El sebo es una substancia oleosa producida por las glándulas sebáceas de la piel y un exceso puede obstruir los poros y favorecer el desarrollo del acné.
Además de la leche, los endulzantes que a menudo se agregan a esta bebida también pueden contribuir al desarrollo del acné. El azúcar puede aumentar la inflamación en el cuerpo, lo que puede agravar el acné existente o desencadenar nuevos brotes.
Si tienes problemas de piel, es posible que desees reducir tu consumo diario de café con leche o considerar alternativas sin lácteos y con menos azúcar. También es recomendable mantener una buena rutina de cuidado de la piel, que incluya limpiar y tonificar la piel diariamente, así como evitar tocar el rostro con las manos sucias.
¿Puede producir estrés?
El consumo excesivo de café puede tener un impacto en nuestro estado de ánimo y en los niveles de estrés. No hay que olvidar que el café contiene cafeína, un estimulante que puede aumentar la liberación de hormonas del estrés, como el cortisol y la adrenalina.

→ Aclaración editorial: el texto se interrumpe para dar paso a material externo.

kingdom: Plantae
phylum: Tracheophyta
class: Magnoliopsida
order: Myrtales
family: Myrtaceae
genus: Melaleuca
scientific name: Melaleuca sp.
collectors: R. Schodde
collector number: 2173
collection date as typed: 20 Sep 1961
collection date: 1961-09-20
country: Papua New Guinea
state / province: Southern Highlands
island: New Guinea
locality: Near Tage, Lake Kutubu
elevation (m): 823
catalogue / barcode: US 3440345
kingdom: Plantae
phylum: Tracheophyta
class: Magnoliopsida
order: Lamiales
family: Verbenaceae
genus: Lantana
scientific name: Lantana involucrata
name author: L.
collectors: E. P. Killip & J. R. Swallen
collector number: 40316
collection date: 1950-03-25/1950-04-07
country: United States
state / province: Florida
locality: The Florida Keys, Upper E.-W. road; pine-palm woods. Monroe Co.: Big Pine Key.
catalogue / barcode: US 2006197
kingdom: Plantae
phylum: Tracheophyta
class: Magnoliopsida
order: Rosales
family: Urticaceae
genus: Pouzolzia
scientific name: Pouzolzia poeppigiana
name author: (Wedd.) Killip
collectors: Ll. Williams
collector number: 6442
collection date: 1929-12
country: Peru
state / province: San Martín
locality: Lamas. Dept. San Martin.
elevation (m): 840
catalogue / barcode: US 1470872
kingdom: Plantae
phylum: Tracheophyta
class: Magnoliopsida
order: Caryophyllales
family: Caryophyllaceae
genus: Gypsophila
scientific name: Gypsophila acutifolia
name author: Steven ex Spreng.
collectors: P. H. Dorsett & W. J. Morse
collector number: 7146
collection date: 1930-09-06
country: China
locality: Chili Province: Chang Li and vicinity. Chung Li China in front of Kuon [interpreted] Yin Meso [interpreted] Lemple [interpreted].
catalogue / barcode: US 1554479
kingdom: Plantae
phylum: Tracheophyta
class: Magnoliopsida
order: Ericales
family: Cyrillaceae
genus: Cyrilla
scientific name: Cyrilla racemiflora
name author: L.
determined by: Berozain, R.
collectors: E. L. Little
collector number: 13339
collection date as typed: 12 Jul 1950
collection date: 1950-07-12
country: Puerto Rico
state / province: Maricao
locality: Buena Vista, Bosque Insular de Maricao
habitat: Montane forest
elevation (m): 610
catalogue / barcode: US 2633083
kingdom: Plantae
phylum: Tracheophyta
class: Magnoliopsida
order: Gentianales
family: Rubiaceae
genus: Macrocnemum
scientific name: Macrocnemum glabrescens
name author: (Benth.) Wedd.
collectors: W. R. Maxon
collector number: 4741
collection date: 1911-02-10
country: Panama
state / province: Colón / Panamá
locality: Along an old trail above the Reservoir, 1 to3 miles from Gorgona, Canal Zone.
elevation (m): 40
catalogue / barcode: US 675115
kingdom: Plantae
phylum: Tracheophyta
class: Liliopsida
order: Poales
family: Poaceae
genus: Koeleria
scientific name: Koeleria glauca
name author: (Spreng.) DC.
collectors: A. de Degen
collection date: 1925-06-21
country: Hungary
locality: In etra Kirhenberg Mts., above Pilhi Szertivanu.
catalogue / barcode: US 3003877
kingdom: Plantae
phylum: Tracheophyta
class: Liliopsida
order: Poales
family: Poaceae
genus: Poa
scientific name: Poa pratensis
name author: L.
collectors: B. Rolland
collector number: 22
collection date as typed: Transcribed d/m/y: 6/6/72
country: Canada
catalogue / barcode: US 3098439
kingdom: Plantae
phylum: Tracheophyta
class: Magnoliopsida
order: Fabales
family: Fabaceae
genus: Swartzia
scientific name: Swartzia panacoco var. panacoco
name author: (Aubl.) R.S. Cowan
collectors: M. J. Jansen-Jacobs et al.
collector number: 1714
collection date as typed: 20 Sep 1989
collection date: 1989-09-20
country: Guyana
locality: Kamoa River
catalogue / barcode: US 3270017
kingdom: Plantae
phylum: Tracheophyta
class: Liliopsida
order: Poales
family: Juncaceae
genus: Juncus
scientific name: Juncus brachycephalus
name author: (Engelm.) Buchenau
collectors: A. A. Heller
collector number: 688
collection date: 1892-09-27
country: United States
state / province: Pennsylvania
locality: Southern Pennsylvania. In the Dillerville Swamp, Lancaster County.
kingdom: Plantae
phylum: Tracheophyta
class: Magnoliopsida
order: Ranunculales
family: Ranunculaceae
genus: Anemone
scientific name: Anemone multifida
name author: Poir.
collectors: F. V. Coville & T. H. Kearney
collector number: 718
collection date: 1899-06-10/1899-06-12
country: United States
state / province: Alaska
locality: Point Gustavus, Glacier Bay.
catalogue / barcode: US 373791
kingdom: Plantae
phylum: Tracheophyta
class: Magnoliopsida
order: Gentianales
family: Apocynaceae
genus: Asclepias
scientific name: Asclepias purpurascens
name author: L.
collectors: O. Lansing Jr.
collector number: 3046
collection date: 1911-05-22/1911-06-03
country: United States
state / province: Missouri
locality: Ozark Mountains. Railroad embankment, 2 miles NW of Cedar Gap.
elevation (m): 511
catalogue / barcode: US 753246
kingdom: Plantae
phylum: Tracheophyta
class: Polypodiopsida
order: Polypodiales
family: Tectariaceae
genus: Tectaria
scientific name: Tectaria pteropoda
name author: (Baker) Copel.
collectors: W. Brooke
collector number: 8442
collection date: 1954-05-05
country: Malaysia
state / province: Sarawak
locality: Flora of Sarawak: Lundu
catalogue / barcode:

Estas hormonas pueden aumentar la ansiedad y el estrés, lo que puede tener un impacto negativo en la salud mental y en el bienestar general.
Además, la cafeína también puede interferir con el sueño. Si consumes café cerca de la hora de dormir, es posible que experimentes dificultades para conciliar el sueño. La falta de sueño adecuado también puede aumentar los niveles de estrés y ansiedad.
Si eres propenso al estrés y la ansiedad, es importante tener en cuenta la cantidad de cafeína que consumes diariamente.
Podrías estar tomando un exceso de grasa
Si estás tratando de perder peso, es importante tener en cuenta las calorías y la grasa en el café con leche que consumes diariamente.
Un café con leche entera puede contener alrededor de 250 calorías, mientras que uno con leche desnatada puede tener alrededor de 150 calorías.
Además, la leche entera también contiene grasa, lo que puede aumentar aún más el contenido calórico de esta bebida.
Las calorías adicionales y la grasa en el café con leche pueden sumarse rápidamente a tu ingesta diaria total, lo que puede dificultar la creación de un déficit calórico necesario para perder peso.